Peptide utilization by Pseudomonas putida and Pseudomonas maltophilia.

Pseudomonas putida assimilates peptides and hydrolyses them with intracellular peptidases. Amino acid auxotrophs (his, trp, thr or met) grew on a variety of di- and tripeptides up to twice as slowly as with free amino acids. Pseudomonas putida has separate uptake systems for both dipeptides and oligopeptides (three or more residues). Although the dipeptide system transported a variety of structurally diverse dipeptides it did not transport peptides having either unprotonatable N-terminal amino groups, blocked C-terminal carboxyl groups, D-residues, three or more residues, N-methylated peptide bonds, or beta-amino acids. Oligopeptide uptake lacked amino acid side-chain specificity, required a free N-terminal L-residue and had an upper size limit. Glycylglycyl-D,L-p-fluorophenylalanine inhibited growth of P. putida. Uptake of glycylglycyl[I-14C]alanine was rapid and inhibited by 2,4-dinitrophenol. Both dipeptide and oligopeptide uptake were constitutive. Dipeptides competed with oligopeptides for oligopeptide uptake, but oligopeptides did not compete in the dipeptide system. Final bacterial yields were 5 to 10 times greater when P. putida his was grown on histidyl di- or tripeptides rather than on free histidine because the histidyl residue was protected from catabolism by L-histidine ammonia-lyase. Methionine peptides could satisfy the methionine requirements of P. maltophilia. Generation times on glycylmethionine and glycylmethionylglycine were equal to those obtained with free methionine. Methionylglycylmethionylmethionine gave a generation time twice that of free methionine. Growth of P. maltophilia was inhibited by glycylglycyl-D,L-p-fluorophenylalanine.     

Digestion of algin by Pseudomonas maltophilia and Pseudomonas putida.

Pseudomonas maltophilia and Pseudomonas putida were identified as alginolytic species. Two media used for demonstrating alginolytic activity are described. The applied aspects of the ability of these two species to digest algin are discussed.     

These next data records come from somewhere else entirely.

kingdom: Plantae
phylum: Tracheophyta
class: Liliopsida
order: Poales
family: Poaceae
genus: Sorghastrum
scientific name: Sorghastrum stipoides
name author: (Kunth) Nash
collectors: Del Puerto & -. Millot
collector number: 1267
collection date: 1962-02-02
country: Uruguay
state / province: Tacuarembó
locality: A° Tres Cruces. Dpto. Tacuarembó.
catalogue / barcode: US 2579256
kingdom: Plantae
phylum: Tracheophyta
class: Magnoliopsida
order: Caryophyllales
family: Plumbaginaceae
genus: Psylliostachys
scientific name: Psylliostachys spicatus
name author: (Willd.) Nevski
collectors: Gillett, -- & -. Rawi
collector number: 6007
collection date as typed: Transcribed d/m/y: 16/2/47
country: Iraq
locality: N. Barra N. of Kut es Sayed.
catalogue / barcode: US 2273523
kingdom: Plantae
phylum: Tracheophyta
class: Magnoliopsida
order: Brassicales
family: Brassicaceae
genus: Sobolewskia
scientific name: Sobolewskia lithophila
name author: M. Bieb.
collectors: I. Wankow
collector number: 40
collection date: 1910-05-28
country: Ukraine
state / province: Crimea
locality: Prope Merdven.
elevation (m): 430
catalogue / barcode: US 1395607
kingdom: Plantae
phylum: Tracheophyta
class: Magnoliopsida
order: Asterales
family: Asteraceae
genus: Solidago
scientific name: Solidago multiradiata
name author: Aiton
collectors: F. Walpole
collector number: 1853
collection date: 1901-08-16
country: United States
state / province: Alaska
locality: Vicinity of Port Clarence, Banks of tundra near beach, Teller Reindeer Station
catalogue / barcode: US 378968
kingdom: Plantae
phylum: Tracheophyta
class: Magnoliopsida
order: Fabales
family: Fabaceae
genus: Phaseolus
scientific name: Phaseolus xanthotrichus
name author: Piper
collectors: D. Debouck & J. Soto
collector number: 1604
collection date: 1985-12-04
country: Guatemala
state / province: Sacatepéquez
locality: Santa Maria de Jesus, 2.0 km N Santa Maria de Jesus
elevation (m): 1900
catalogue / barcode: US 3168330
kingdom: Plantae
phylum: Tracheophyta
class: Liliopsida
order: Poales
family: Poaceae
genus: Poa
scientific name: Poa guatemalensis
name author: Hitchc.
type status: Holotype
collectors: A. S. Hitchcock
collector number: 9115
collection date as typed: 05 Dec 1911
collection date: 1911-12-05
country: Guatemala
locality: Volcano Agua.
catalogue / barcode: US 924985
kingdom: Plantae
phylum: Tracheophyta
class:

NahY, a Catabolic Plasmid-Encoded Receptor Required for Chemotaxis of Pseudomonas putida to the Aromatic Hydrocarbon Naphthalene

Pseudomonas putida G7 exhibits chemotaxis to naphthalene, but the molecular basis for this was not known. A new gene, nahY, was found to be cotranscribed with meta cleavage pathway genes on the NAH7 catabolic plasmid for naphthalene degradation. The nahY gene encodes a 538-amino-acid protein with a membrane topology and a C-terminal region that resemble those of chemotaxis transducer proteins. A P. putida G7 nahY mutant grew on naphthalene but was not chemotactic to this aromatic hydrocarbon. The protein NahY thus appears to function as a chemoreceptor for naphthalene or a related compound. The presence of nahY on a catabolic plasmid implies that chemotaxis may facilitate biodegradation.